簡単に言うのなら、スウィートレディの碗部パーツの耐久性が明らかに落ちてきているのだ。
「よく見てみると……ハンマートゥフォールに微妙な傷が残ってる…………」
ベストフレンドの修復能力、それは万能のものでは無かった。
装騎のナノマシンを刺激し、修復するような信号を出すことで破損した装騎のパーツを修復をするのがベストフレンドの機能。
しかし、それはあくまで応急手当にしかならず完全に修復することは不可能だったのだ。
「なるほど――チャイカ先輩」
「ついに出番ですの?」
「はい――――ここから一気にあの2騎を突破します!」
実は、もうとっくの昔にチャイカと挟撃する準備は出来ていた。
しかし、まだどんな隠し玉を持っているのか分からず、あまつさえ、格闘戦に弱いスネグーラチカを一気に叩かれる事を恐れ待機させていた。

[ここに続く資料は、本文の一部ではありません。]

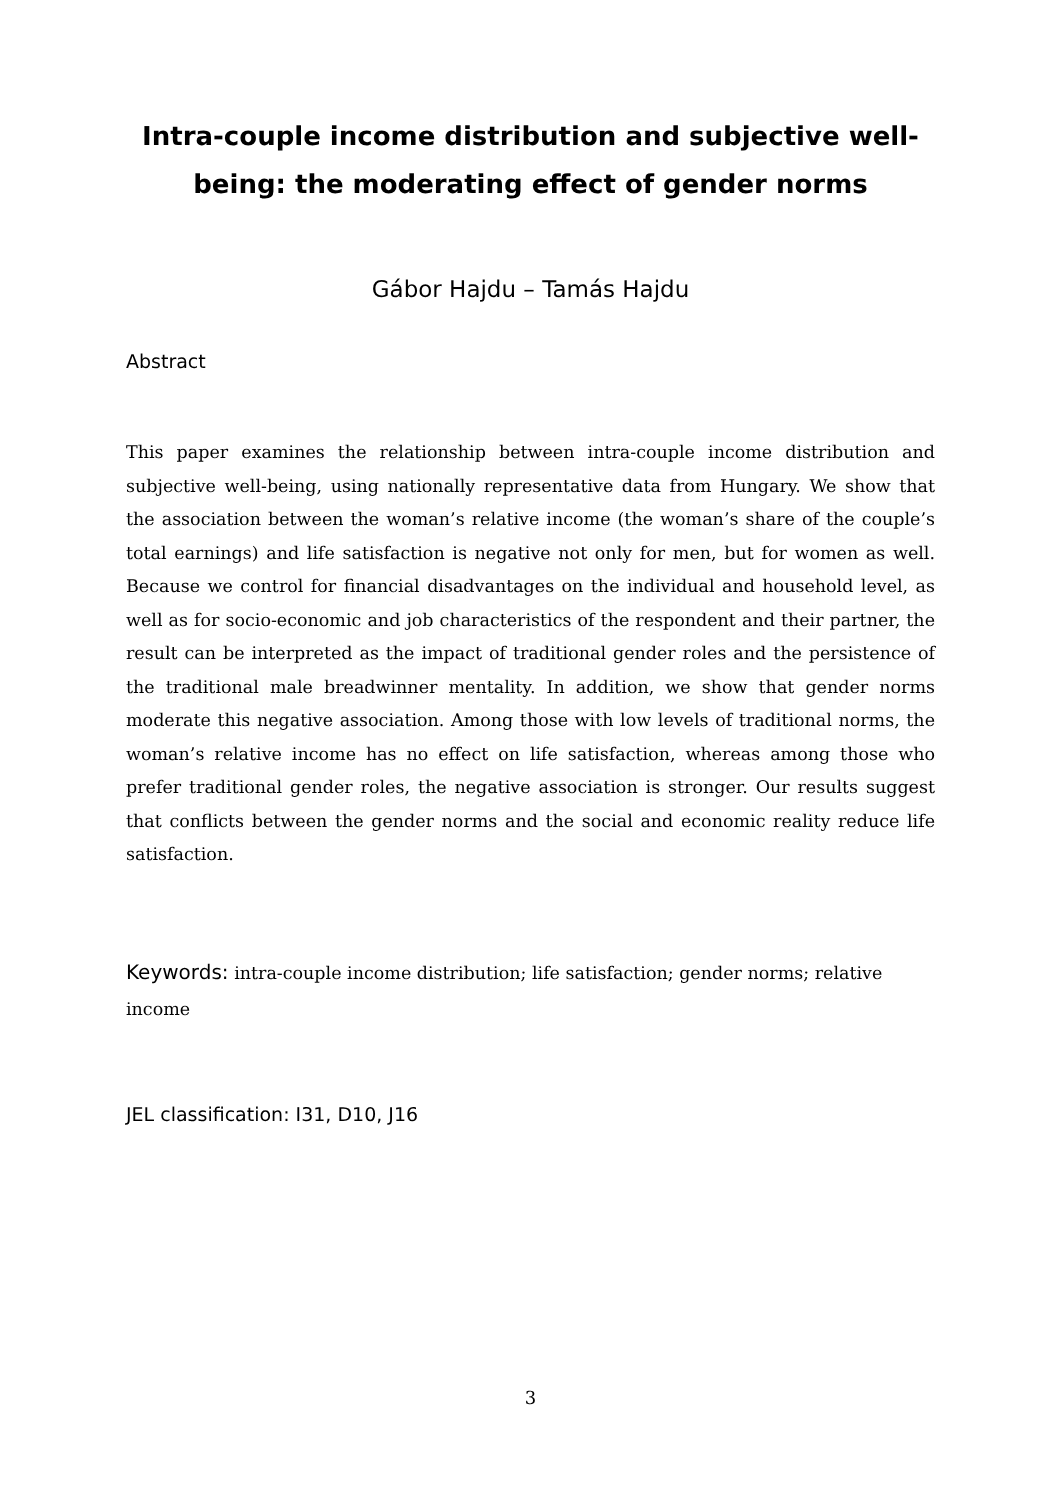Intra-couple income distribution and subjective well-being: the moderating effect of gender norms
Gábor Hajdu – Tamás Hajdu
Abstract
This paper examines the relationship between intra-couple income distribution and subjective well-being, using nationally representative data from Hungary. We show that the association between the woman’s relative income (the woman’s share of the couple’s total earnings) and life satisfaction is negative not only for men, but for women as well. Because we control for financial disadvantages on the individual and household level, as well as for socio-economic and job characteristics of the respondent and their partner, the result can be interpreted as the impact of traditional gender roles and the persistence of the traditional male breadwinner mentality. In addition, we show that gender norms moderate this negative association. Among those with low levels of traditional norms, the woman’s relative income has no effect on life satisfaction, whereas among those who prefer traditional gender roles, the negative association is stronger. Our results suggest that conflicts between the gender norms and the social and economic reality reduce life satisfaction.
Keywords: intra-couple income distribution; life satisfaction; gender norms; relative income
JEL classification: I31, D10, J16
3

スネグーラチカの武器がスナイパーライフルと言えど、それはレーダー範囲外から狙撃できるようなものではなく、あくまで射程が長めのライフル。
レーダー範囲ギリギリから狙撃できるかどうかと言う微妙な武器だ。
加えて、フィールドは森林。
そうなれば、結局は接近せざるをえない。
「チャイカ先輩は狙撃位置に――」
「諒解ですわ!」
スネグーラチカは、あらかじめサードパーソンビュアーと魔力索敵を使い探り当てていた広場までの狙撃が容易な地点へと移動を始める。
サードパーソンビュアーとは装騎が標準装備している機能の一つで、周囲の地形や、自騎を解析し、3Dによる俯瞰視点の映像を表示させる機能だ。

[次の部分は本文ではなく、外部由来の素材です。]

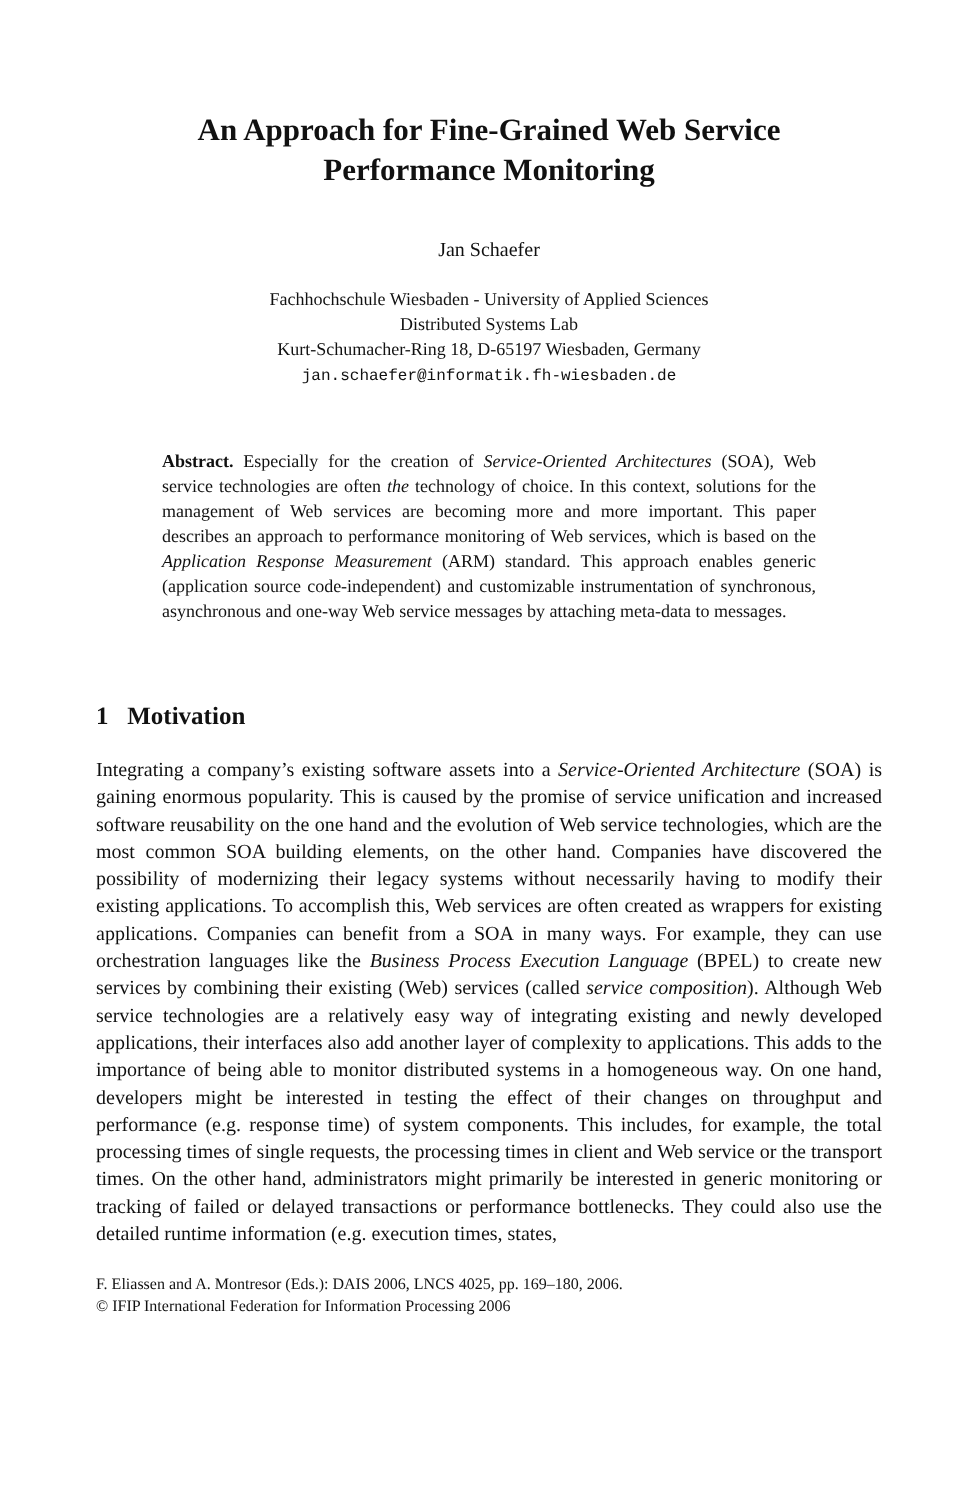An Approach for Fine-Grained Web Service
Performance Monitoring
Jan Schaefer
Fachhochschule Wiesbaden - University of Applied Sciences
Distributed Systems Lab
Kurt-Schumacher-Ring 18, D-65197 Wiesbaden, Germany
jan.schaefer@informatik.fh-wiesbaden.de
Abstract. Especially for the creation of Service-Oriented Architectures (SOA), Web service technologies are often the technology of choice. In this context, solutions for the management of Web services are becoming more and more important. This paper describes an approach to performance monitoring of Web services, which is based on the Application Response Measurement (ARM) standard. This approach enables generic (application source code-independent) and customizable instrumentation of synchronous, asynchronous and one-way Web service messages by attaching meta-data to messages.
1 Motivation
Integrating a company’s existing software assets into a Service-Oriented Architecture (SOA) is gaining enormous popularity. This is caused by the promise of service unification and increased software reusability on the one hand and the evolution of Web service technologies, which are the most common SOA building elements, on the other hand. Companies have discovered the possibility of modernizing their legacy systems without necessarily having to modify their existing applications. To accomplish this, Web services are often created as wrappers for existing applications. Companies can benefit from a SOA in many ways. For example, they can use orchestration languages like the Business Process Execution Language (BPEL) to create new services by combining their existing (Web) services (called service composition). Although Web service technologies are a relatively easy way of integrating existing and newly developed applications, their interfaces also add another layer of complexity to applications. This adds to the importance of being able to monitor distributed systems in a homogeneous way. On one hand, developers might be interested in testing the effect of their changes on throughput and performance (e.g. response time) of system components. This includes, for example, the total processing times of single requests, the processing times in client and Web service or the transport times. On the other hand, administrators might primarily be interested in generic monitoring or tracking of failed or delayed transactions or performance bottlenecks. They could also use the detailed runtime information (e.g. execution times, states,
F. Eliassen and A. Montresor (Eds.): DAIS 2006, LNCS 4025, pp. 169–180, 2006.
© IFIP International Federation for Information Processing 2006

主に狙撃時や索敵時に距離や方角を測る時に用いる事が多く便利な機能だが、あまりに遠方であるとタイムロスが生じ、正確な判断が出来なかったり遠方の敵の動きに注目し過ぎて自騎周辺の警戒を怠りがちになりうると言う欠点はある。
「行きます!」
スパローは左手に持ったウェーブナイフを投げ放つ。
それはスウィートレディの右腕に突き刺さった。
「この程度のダメージ――関係無いね!」
「チャイカ先輩!!」
「行きますわ!」
瞬間、スネグーラチカが遠方から放った弾丸、それがスズメがスウィートレディに突き刺したナイフに命中した。
「何だ!?」
スズメが突き刺したナイフに、スネグーラチカの狙撃の一押し。
その僅かな傷が広がり、スウィートレディの右腕が崩壊した。
「――っ!! テイラー先輩、こ、後方に敵がぁ!」
「何ィ!? ――スネグーラチカ……テレシコワ・チャイカか!! クッ、ボクの装騎を回復させたらジャンヌはスネグーラチカの方に行け! 良いな!?」
「でっ、でも――――!」
「いいから行くんだよ!!」
「はっ、はい――――」
再び爆炎が上がる。
「また修復――! でも、そう何度も――――!!」
今度こそはとスパローは爆炎に飛び込んだ。
視界は暗く、何も見えない――だが、悪寒を感じスパローはその身をひねった。
ドォゥゥン!!
先ほどまでスパローが居た場所を何かが叩きつける。
「クッソゥ――今度こそ、今度こそ仕留められると思ったのに!!」
「実際、危なかったですけど――でも!」
スパローは大腿部から予備のナイフを取り出し装備する。
「これで、終わりです――!!」
そのままスウィートレディにその刃を閃かせた。